Le désir de suivre des célébrités virtuelles n’est peut-être pas si surprenant non plus. Jerry Stafford, un directeur de la création expérimenté, fait valoir que les célébrités contemporaines sont déjà complètement artificielles, puisque leur perfection inatteignable est le fruit de la chirurgie esthétique, des filtres Instagram et des bidouillages Photoshop. “Considérant que la célébrité est depuis toujours une projection de fantasmes et de désirs sur l’autre, explique-t-il, il est logique qu’elle évolue vers les célébrités virtuelles dans cette société avide de consommer.”

Le processus qui a rendu interchangeables des célébrités en chair et en os avec des avatars numériques est à l’œuvre dans d’autres contextes. Les filtres Instagram, par exemple, ont provoqué l’apparition du “visage Instagram” : les utilisateurs s’efforcent de ressembler davantage à leur moi filtré. “Les marques de cosmétiques fabriquent des produits de maquillage destinés spécifiquement à imiter les effets de la filtration de la lumière, qui sont difficiles à obtenir en trois dimensions sur un visage qui se déplace dans l’espace”, déclare Lily Chumley, professeure associée au Centre d’étude des médias de l’université de New York. Stafford fait observer : “Nous projetions nos aspirations sur les célébrités, mais peut-être qu’à l’avenir nous les projetterons sur nos propres avatars.”

Le réel devient moins savoureux que le virtuel

Une fois que chacun aura son avatar virtuel, peut-être se sentira-t-on moins obligé de mettre en scène sa vie pour les réseaux sociaux. On pourra envoyer son avatar impeccable se pavaner à notre place en vêtements de marque sur les réseaux sociaux (Ada, une appli lancée récemment, vous permet d’acheter des vêtements virtuels auprès de grandes marques, notamment Dior, Gucci, Prada, Armani, Balmain et Miu Miu). Cette libération risque cependant de nous pousser encore plus à ne pas vouloir être vus en chair et en os, avec nos imperfections.

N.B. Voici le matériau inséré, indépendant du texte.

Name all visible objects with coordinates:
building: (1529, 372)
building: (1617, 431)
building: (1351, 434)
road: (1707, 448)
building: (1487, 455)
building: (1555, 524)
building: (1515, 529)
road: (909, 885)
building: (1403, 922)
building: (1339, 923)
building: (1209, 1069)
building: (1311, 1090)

Une semaine après mon passage à Afun Interactive [en octobre 2019], j’étais à Shanghai pour le défilé de mode Tmall Collection du géant de l’e-commerce Alibaba [un événement qui chaque année dévoile les produits qui seront soldés le 11 novembre, pour l’équivalent chinois du Black Friday]. L’événement était diffusé en streaming et suivi par 87 millions de spectateurs. La chanteuse virtuelle Luo Tianyi avait été invitée à s’y produire. Elle avait auparavant [en février 2019] donné un concert avec le pianiste Lang Lang. J’ai regardé des gradins dix danseuses virevolter autour d’un espace vide. Les personnes qui ont regardé le spectacle chez elles ont vu celui-ci occupé par l’avatar et les danseuses interagir avec ses mouvements. Tout était conçu pour l’écran ; pour le public présent dans la salle, il manquait littéralement quelque chose.

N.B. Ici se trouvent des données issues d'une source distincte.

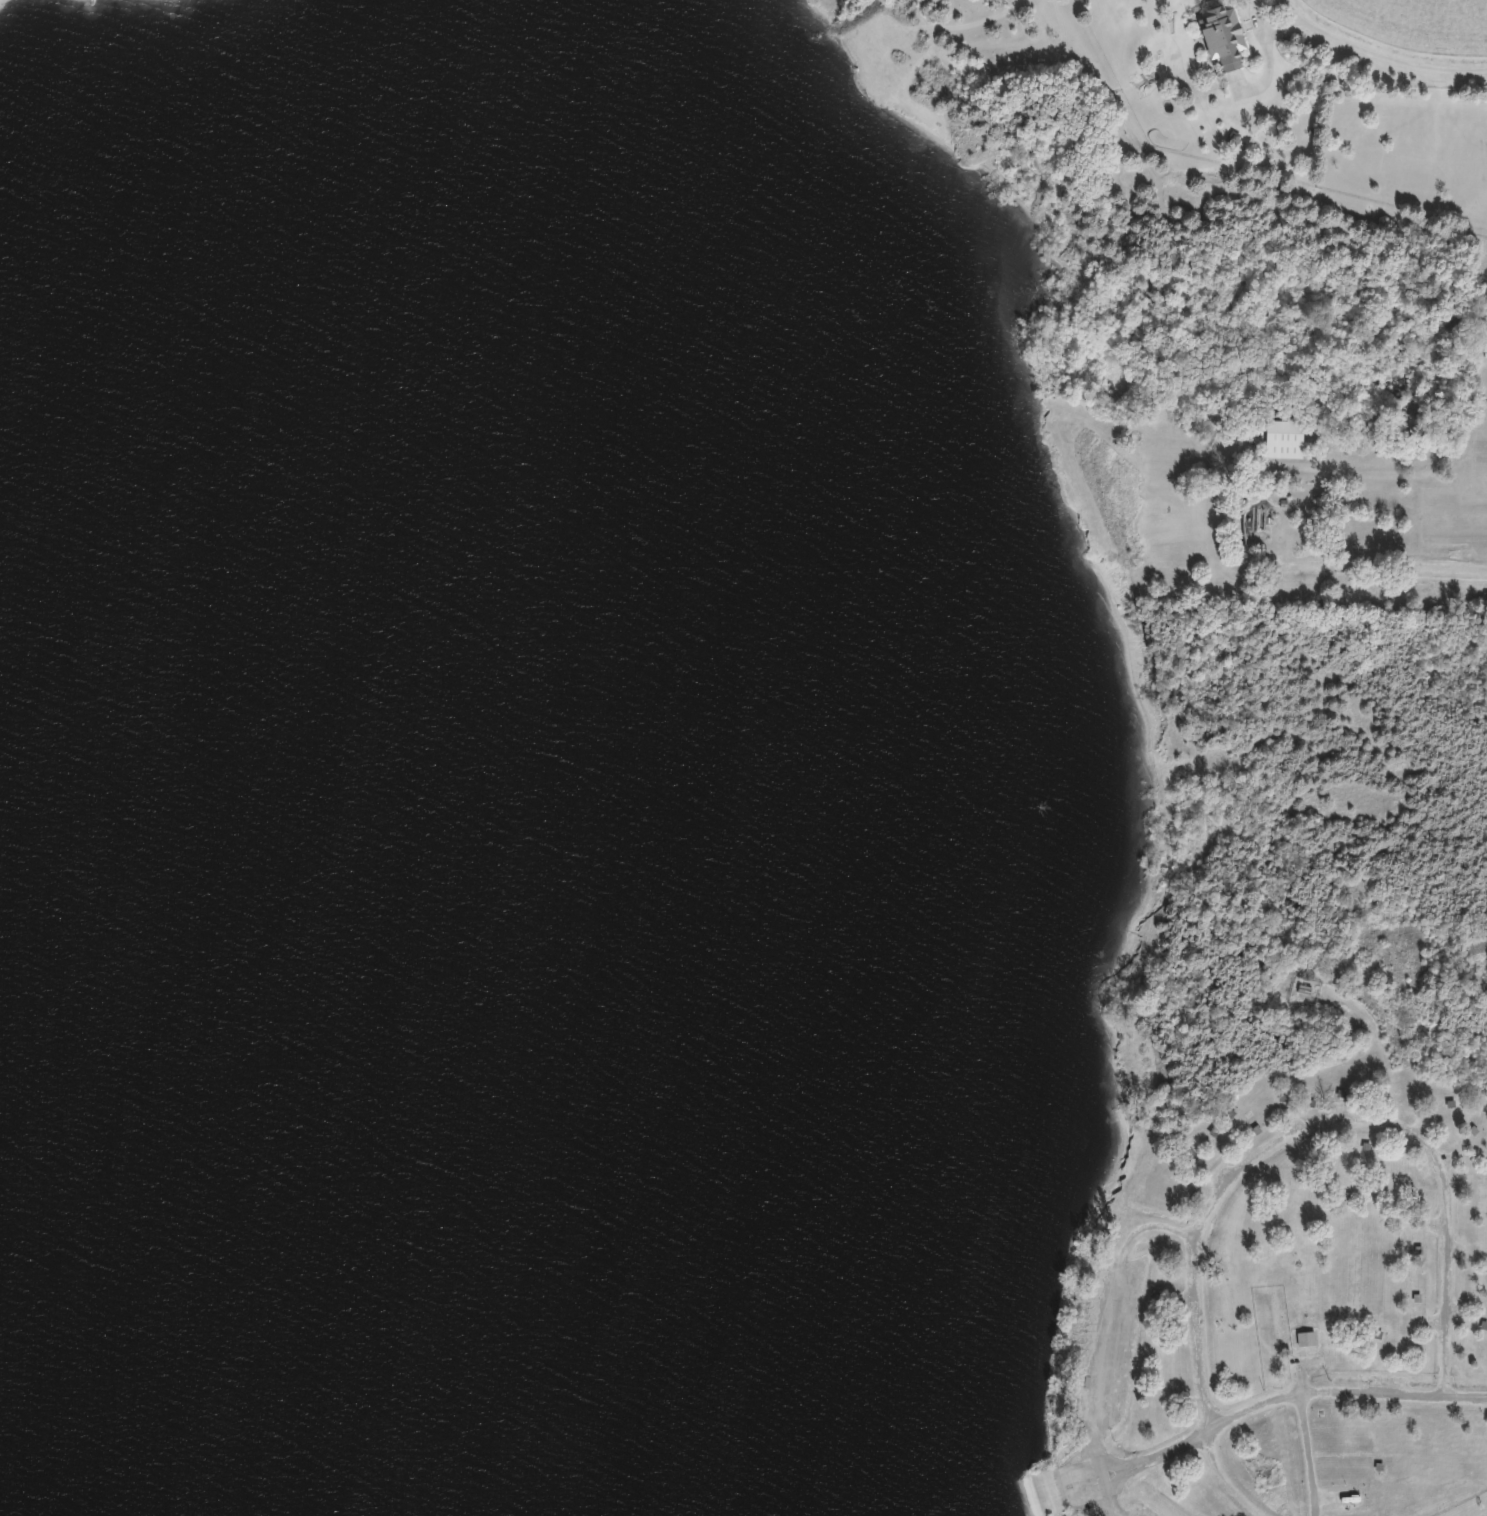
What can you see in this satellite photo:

Dans la voiture qui me ramenait chez moi, je me suis connecté à un VPN et j’ai ouvert Instagram. Lil Miquela était là, en sous-vêtements, elle avait écrit un long message de soutien au Fonds pour la recherche sur le cancer. Le fait qu’elle n’ait ni cellules ni corps n’avait manifestement pas d’importance. En tant qu’émissaire d’un avenir où les frontières entre le virtuel et la réalité n’existeront plus, son influence ne peut que grandir.